# Really good rides (convo) where you don't get a tip.



## OldBay (Apr 1, 2019)

This is starting to bother me. I am having better coversations (afaik) but after long trips with professionals, I'm not getting tips like I used to.

They give me their card, but no cash money.

i think I get more tips when I don't talk at all. Just occasional small talk.

I think my noob shine has worn off. Or the algorithm stopped giving me "honeymoon" good tippers. Like throttling, the better you get at the gig, the less "boost" you are given. (You better believe the algorithm knows who tips and feeds them to low hourly earners. I got so many more tips when I wasted my time in the waiting lot.)


----------



## CJfrom619 (Apr 27, 2017)

Dont think that not talking will earn you more tips...thats not the case unless your just overly chatty or don’t know how to hold a good conversation. Being likeable will always earn you more tips. Being charming and funny can only help your tips not hurt them. Somedays or even weeks the tips are down for the normal average that’s just how it goes. Trust me it has nothing to do with you but your riders. Stay trying to give excellent service regardless of how your tips go.


----------



## peteyvavs (Nov 18, 2015)

I appreciate tips just as much as anyone but where is it written that we’re entitled to get a tip. It’s not like being a server in a restaurant doing something special or out of the way for a customer.


----------



## bluesky3000 (May 25, 2019)

Honestly you have to read the mood of the PAX, im sure it has nothing to do with you driving lots or more..


----------



## Seamus (Jun 21, 2018)

The odds of tipping increase if you are able to make a “connection “ with a pax. Sports team, theatre, etc. (not politics). If you are unable to establish that, odds go way down. Make them feel good leaving your car. Example, had a young woman who was a single mother working full time and going to school. She was down and feeling exhausted. Told her how much I admired what she was able to do and her short term sacrifice will lead her to great things. She left the car feeling better than she entered......Tipped.


----------



## OldBay (Apr 1, 2019)

Faith in humanity restored. Woman gave me a $13.18 late tip for that ride.

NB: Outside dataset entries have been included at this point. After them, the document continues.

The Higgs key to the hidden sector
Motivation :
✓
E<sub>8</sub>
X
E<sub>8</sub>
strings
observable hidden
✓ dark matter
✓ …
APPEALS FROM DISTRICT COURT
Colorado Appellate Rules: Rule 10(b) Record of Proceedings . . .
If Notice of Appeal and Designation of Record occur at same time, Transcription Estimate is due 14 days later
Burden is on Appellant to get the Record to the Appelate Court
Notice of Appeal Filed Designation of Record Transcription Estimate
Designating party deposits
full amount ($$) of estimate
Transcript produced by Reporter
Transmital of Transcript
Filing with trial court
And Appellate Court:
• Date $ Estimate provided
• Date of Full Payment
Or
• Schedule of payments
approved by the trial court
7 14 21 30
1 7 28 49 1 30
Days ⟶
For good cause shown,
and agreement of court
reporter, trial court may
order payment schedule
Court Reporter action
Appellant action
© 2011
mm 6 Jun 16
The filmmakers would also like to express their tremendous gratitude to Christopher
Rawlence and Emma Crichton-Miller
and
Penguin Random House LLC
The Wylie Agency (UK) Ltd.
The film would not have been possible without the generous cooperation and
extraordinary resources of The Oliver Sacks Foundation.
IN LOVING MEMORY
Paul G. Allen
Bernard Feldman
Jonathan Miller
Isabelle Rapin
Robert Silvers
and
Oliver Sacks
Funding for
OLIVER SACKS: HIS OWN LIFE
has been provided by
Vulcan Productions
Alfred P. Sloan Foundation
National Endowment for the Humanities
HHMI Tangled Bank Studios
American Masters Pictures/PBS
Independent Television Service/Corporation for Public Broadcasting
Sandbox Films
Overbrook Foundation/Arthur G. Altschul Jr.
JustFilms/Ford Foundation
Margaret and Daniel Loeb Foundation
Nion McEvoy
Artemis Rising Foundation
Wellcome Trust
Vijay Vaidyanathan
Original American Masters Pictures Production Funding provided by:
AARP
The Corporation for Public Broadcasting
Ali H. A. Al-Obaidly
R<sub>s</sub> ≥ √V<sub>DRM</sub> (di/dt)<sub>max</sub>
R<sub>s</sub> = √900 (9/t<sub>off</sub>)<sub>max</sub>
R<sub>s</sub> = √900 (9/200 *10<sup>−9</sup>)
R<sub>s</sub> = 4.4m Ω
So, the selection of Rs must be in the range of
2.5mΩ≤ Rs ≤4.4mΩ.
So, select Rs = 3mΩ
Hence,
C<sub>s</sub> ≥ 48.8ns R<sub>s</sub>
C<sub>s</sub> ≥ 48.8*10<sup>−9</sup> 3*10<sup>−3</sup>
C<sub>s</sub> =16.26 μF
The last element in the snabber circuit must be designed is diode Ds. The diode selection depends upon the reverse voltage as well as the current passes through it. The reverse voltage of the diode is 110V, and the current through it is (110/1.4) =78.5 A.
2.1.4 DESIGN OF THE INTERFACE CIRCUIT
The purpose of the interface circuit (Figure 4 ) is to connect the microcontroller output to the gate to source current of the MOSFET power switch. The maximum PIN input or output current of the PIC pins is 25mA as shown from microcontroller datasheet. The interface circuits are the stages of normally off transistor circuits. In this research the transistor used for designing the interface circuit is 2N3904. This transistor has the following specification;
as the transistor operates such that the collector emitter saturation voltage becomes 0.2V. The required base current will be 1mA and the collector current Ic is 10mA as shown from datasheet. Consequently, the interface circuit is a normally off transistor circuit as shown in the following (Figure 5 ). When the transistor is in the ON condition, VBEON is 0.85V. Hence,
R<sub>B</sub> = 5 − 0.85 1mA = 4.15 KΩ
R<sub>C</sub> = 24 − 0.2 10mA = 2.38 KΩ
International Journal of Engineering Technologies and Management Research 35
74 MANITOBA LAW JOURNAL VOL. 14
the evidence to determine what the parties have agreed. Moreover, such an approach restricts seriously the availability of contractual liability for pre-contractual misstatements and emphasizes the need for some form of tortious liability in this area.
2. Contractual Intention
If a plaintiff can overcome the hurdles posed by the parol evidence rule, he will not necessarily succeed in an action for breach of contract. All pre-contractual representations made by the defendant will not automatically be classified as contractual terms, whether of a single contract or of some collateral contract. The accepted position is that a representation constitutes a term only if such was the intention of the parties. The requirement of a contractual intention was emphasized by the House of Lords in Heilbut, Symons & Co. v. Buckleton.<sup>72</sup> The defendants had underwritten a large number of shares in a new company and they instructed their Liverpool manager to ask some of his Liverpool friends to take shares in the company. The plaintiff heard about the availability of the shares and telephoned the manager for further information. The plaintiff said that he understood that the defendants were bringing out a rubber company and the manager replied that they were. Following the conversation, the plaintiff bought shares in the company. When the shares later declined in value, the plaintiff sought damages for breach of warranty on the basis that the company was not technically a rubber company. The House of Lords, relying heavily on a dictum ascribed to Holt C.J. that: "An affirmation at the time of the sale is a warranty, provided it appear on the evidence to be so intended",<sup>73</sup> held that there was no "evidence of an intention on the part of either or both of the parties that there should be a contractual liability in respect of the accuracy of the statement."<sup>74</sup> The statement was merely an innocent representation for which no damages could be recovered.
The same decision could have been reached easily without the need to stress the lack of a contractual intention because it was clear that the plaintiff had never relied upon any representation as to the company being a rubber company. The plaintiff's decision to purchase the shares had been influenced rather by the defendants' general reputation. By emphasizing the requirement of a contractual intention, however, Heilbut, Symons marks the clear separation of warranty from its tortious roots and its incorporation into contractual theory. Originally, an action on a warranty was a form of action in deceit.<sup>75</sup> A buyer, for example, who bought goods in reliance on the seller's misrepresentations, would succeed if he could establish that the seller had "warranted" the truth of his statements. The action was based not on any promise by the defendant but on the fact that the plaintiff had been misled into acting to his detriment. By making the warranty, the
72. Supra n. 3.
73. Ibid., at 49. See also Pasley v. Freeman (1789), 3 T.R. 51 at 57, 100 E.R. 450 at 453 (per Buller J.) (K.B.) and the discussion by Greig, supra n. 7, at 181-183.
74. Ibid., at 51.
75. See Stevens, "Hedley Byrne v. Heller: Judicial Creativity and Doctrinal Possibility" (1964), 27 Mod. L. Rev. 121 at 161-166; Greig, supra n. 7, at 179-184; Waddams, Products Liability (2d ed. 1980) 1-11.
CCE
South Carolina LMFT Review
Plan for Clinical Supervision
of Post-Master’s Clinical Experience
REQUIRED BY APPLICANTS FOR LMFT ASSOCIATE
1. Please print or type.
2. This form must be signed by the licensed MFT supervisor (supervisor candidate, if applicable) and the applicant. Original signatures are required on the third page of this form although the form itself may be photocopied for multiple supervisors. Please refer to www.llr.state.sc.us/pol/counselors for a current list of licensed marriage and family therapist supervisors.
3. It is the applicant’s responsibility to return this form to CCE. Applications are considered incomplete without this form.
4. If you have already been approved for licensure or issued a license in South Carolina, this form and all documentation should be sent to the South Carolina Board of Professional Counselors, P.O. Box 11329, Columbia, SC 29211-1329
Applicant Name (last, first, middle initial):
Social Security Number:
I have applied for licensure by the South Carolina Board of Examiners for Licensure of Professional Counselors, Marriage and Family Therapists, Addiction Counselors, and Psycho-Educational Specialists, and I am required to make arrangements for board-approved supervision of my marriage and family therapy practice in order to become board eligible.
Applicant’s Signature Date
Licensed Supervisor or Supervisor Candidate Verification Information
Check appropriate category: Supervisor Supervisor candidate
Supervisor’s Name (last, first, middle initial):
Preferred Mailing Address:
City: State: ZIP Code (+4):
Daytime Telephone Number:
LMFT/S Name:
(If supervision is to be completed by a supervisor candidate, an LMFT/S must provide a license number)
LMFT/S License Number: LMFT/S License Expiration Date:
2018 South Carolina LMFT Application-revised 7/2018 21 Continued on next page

I thought there was a connection. If that ride didn't get me a tip, then NO rides would.


----------



## ZenUber (Feb 11, 2019)

Don’t overthink it. You don’t have a crystal ball. I find it more illuminating to look at monthly averages. Adjust your strategy from month to month. Too many variables to figure out individual riders.


----------



## TPAMB (Feb 13, 2019)

Don't be shy. Ask them for a cash tip.


----------



## Wolfgang Faust (Aug 2, 2018)

OldBay said:


> This is starting to bother me. I am having better coversations (afaik) but after long trips with professionals, I'm not getting tips like I used to.
> 
> They give me their card, but no cash money.
> 
> ...


When you expect nothing, everything is a gift.


----------



## MoreTips (Feb 13, 2017)

Sometimes its just the moon phase or the energy you are subconsciously putting out. Other times it seems totally random. One thing is certain, if they promise a big tip there is a 25% chance it won't happen.


----------



## Wolfgang Faust (Aug 2, 2018)

TPAMB said:


> Don't be shy. Ask them for a cash tip.


"Gimme money?"???


----------



## DoYouEvenLyft? (Apr 11, 2019)

Wolfgang Faust said:


> "Gimme money?"???


No no you have to ask nicely

"Please give me money you cheap f#ck" ???


----------



## mi4johns (Jun 4, 2018)

I could make the best connections on the planet with my pax & half these cheap X idiots still wouldn't tip me. 

I feel much better doing literally nothing & still getting 25% in tips.


----------



## rideshare2870 (Nov 23, 2017)

Just put on your profile that “Uber takes half of whatever the pax pays”. “For this matter, tips are appreciated”.


----------



## nonononodrivethru (Mar 25, 2019)

OldBay said:


> This is starting to bother me. I am having better coversations (afaik) but after long trips with professionals, I'm not getting tips like I used to.
> 
> They give me their card, but no cash money.
> 
> ...


Passengers get upset when drivers become humanized.

They want dancing monkeys and Olive Garden prices.


----------